The Mississippi Supreme Court has thrown out a lawsuit Lowndes County School District filed against county supervisors over property taxes.
In an opinion issued Thursday, justices ruled the school district filed the suit in the wrong court and in an untimely manner.
LCSD filed suit against the supervisors in chancery court on Oct. 26, 2020, for not fully funding its request for property tax revenue. The supervisors voted to deny LCSD’s full request, shorting it by roughly $3.4 million, on Sept. 15, 2020.
Chancery Court Judge Rodney Faver granted a summary judgment for LCSD in August 2021, and supervisors appealed the decision to the supreme court.
In Thursday’s opinion, however, the supreme court ruled chancery court did not have jurisdiction in the case, and the district should have filed suit in circuit court within 10 days of the supervisors’ vote.
“We reverse the trial court’s grant of summary judgment, and we remand this case to the chancery court for it to enter an order dismissing the case for lack of jurisdiction,” the opinion read.
LCSD claimed roughly $50 million in added assessed value in its tax collection area as “new property” in 2020 — contributing to a $5.5 million increase in tax collections. The “new property” LCSD wants to claim comes from fee-in-lieu agreements that have expired.
Claiming that as new property would have increased their tax request for operations by more than 7%.
By law, the district is allowed to request an increase of up to 4% each year for operations. An increase of more than 4% and up to 7% triggers a potential reverse referendum, meaning citizens can sign a petition to get the tax hike on the ballot. More than 7% requires a direct referendum.
The law exempts “new property” — property on the tax rolls for the first time — from that equation.
A fee-in-lieu is often granted to businesses that make a minimum capital investment of $60 million.

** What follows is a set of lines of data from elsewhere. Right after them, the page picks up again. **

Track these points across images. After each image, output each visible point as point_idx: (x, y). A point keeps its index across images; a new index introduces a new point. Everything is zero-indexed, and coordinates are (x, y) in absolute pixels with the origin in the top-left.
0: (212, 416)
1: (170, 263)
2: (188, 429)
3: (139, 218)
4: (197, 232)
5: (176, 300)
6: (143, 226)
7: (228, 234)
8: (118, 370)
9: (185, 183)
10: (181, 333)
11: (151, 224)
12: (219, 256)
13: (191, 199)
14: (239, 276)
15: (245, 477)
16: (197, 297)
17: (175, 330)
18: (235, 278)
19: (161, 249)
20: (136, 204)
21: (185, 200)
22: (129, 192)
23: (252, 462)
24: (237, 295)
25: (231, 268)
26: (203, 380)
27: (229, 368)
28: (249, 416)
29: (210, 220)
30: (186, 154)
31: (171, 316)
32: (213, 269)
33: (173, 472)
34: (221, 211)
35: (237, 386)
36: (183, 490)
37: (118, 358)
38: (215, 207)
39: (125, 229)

Those agreements allow companies to pay a fee of one-third of their full taxes for up to 10 years.
Faver’s ruling said LCSD could acquire the taxes from expiring fee-in-lieu agreements as new property because those properties had never been on the tax rolls, disagreeing with the supervisors’ argument they had been on the rolls for 10 years.
Supervisors denied fully funding LCSD’s budget request each of the last three years, with LCSD claiming a budget shortfall in 2021 and 2022. A shortfall allows the district to borrow against what it claims it did not receive in property taxes, and repay the debt with additional millage.

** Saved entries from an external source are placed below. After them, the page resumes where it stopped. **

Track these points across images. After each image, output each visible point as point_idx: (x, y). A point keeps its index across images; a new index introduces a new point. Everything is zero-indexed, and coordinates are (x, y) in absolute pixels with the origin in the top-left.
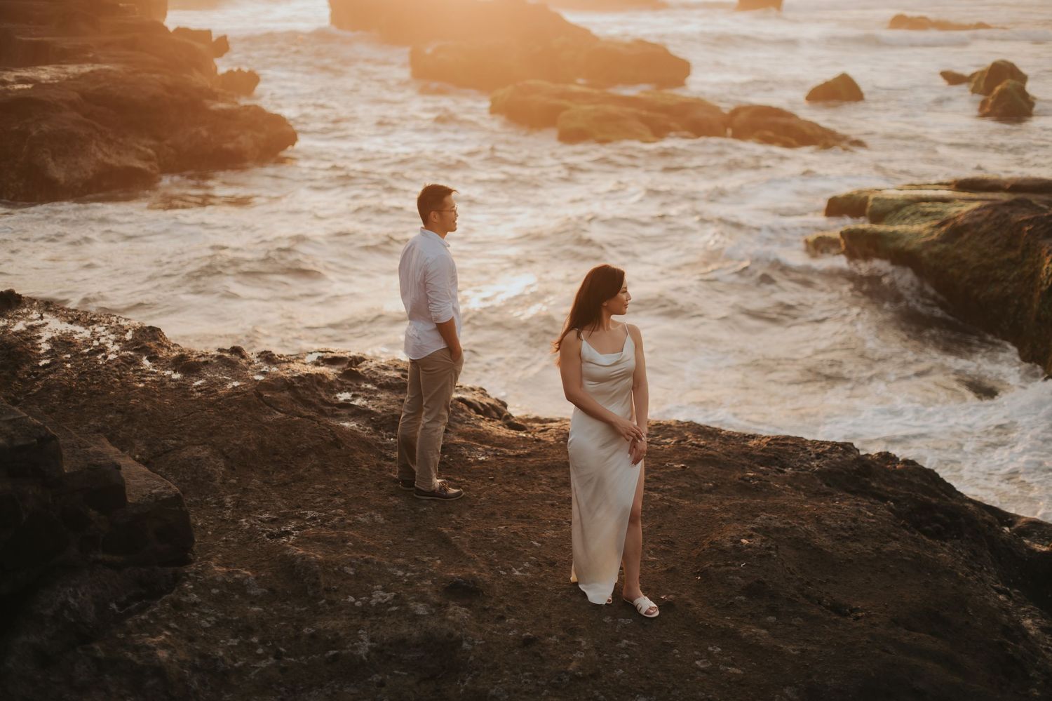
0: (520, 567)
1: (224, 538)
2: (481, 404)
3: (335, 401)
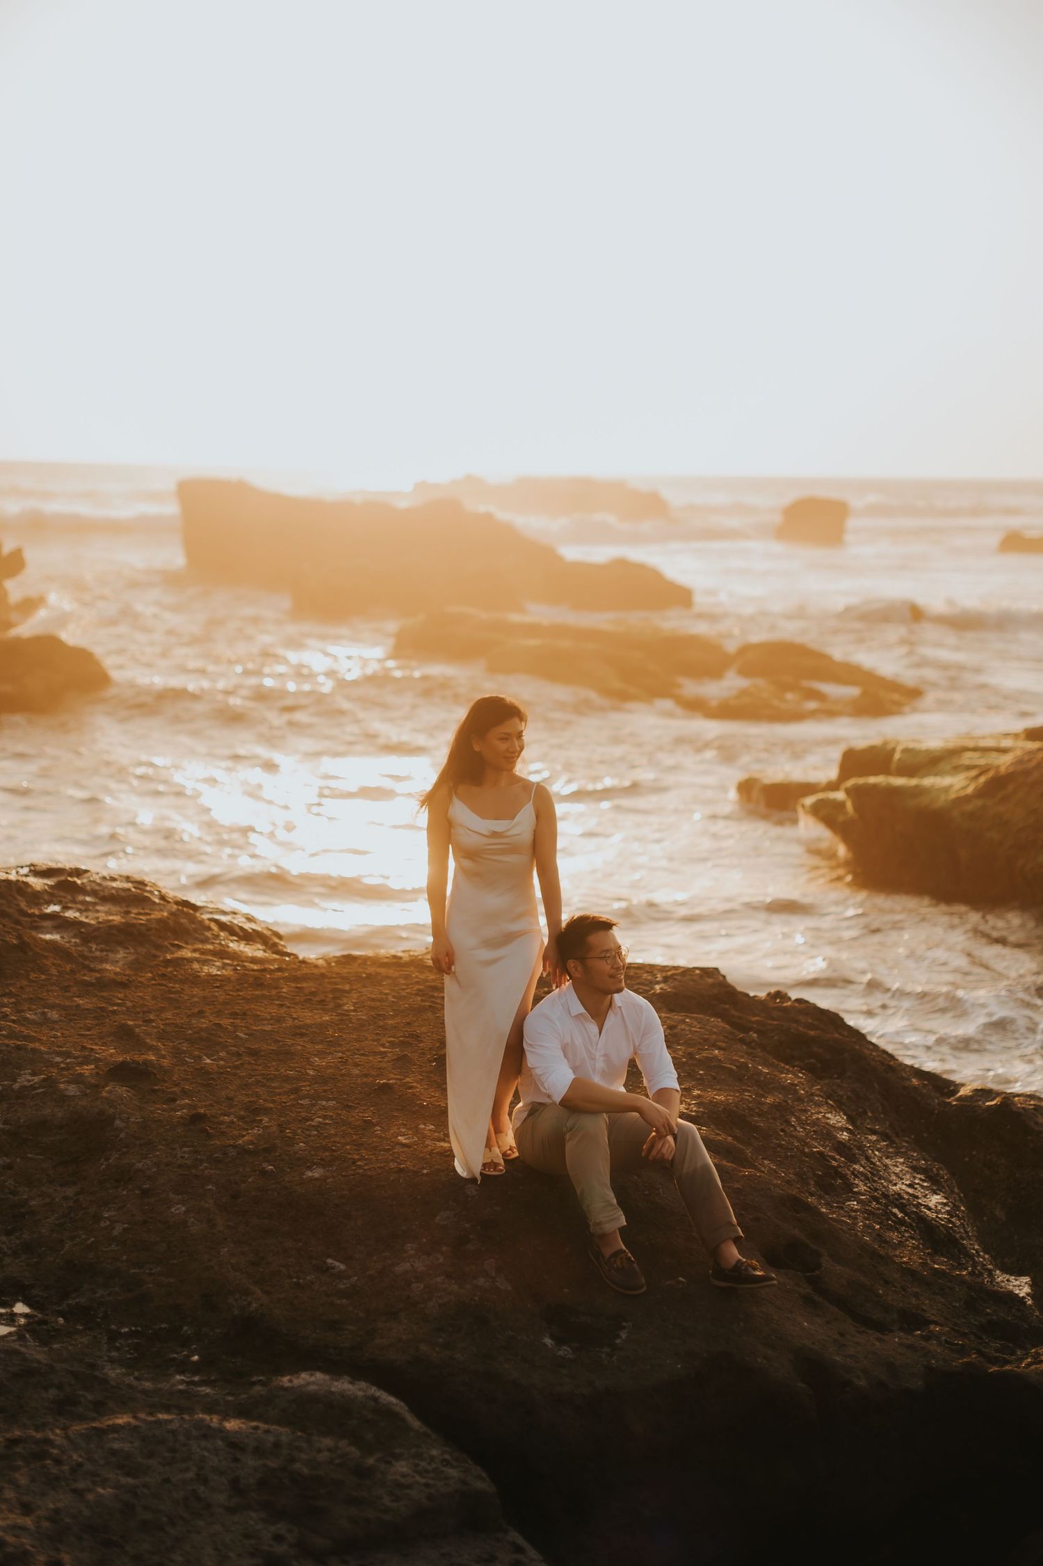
0: (214, 1056)
2: (241, 928)
3: (37, 912)
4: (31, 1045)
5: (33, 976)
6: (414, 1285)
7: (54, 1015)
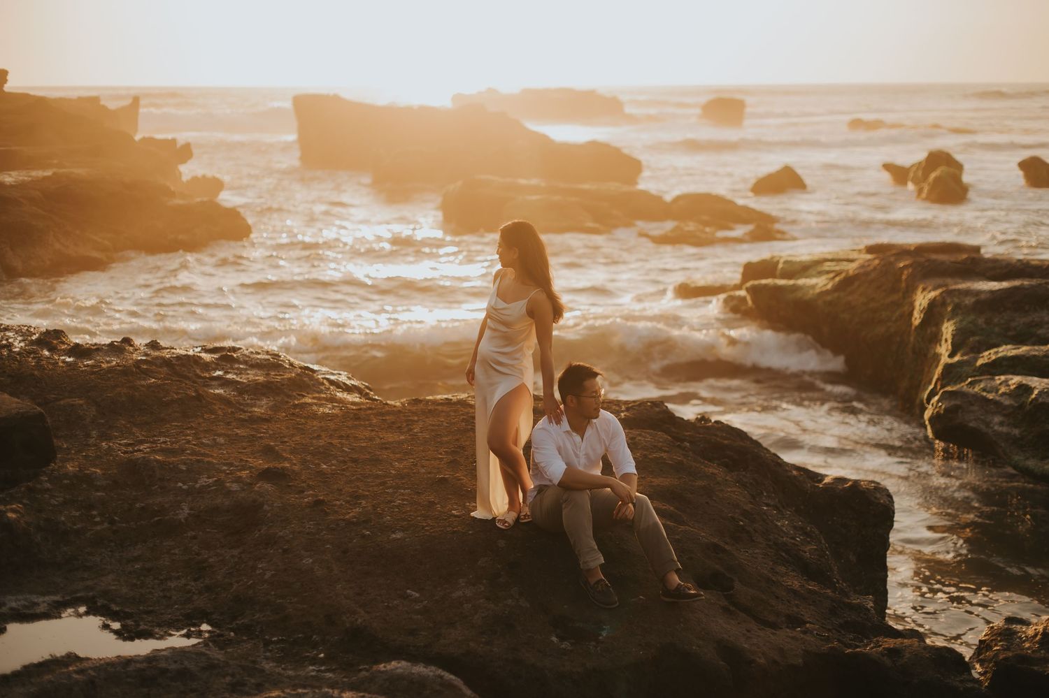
0: (328, 463)
1: (84, 454)
2: (344, 384)
3: (207, 376)
4: (207, 459)
5: (206, 416)
6: (466, 605)
7: (221, 440)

Speaking with The Dispatch, representatives with LCSD and the board of supervisors noted the supreme court ruling does not address the question of whether expiring fee-in-lieu agreements can be counted as new property.
“The issue has not been resolved of what it is as far as the interpretation of new property by ourselves, whether we were right and in-line with the law or whether the board of supervisors is,” LCSD Superintendent Sam Allison said. “Our legal team will work on the next steps moving forward and probably won’t have that today. We’ll discuss what our next steps will be because nothing is resolved. That’s the frustrating point. Nothing has been resolved about whose interpretation was right.”
In questioning LCSD attorney Jeff Smith on if the district would have to sue again to get the answer, Smith told The Dispatch in a text, “Or ask the Supreme Court to review or re-hear that part of its opinion.”
Allison said the district has not yet decided on what the next steps are, but he still would like the question to be answered.
District 2 Supervisor Trip Hairston said the supervisors are happy with the decision, but the non-decision regarding fee-in-lieu is still an issue.
“I don’t know (where we’re going from here),” Hairston said. “… We’re trying to weed through it because it’s still early on from the decision. We’re trying to weed through it, what this means where we go from here. Obviously we’re happy about the decision, but we also wish the Supreme Court would have answered the question about the taxation issue. But it is what it is.”